[Opening Given records section]

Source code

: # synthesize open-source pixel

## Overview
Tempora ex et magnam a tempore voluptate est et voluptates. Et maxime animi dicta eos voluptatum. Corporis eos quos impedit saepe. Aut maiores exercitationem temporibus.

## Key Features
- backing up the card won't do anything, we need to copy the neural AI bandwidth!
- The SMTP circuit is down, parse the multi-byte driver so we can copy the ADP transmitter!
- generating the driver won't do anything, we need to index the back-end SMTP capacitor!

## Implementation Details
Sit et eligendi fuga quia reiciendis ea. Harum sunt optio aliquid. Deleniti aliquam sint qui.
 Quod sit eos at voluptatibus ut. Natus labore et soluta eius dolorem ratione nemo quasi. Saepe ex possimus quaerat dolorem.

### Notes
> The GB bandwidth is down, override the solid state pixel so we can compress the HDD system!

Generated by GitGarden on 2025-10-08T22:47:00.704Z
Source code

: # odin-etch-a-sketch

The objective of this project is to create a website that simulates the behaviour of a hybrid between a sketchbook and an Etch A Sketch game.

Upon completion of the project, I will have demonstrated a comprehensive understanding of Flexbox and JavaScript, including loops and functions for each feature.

[Closing Given records section]

Problem details
Lines containing the word "anything" are to be pulled from the records and copied.

Task solution
- backing up the card won't do anything, we need to copy the neural AI bandwidth!
- generating the driver won't do anything, we need to index the back-end SMTP capacitor!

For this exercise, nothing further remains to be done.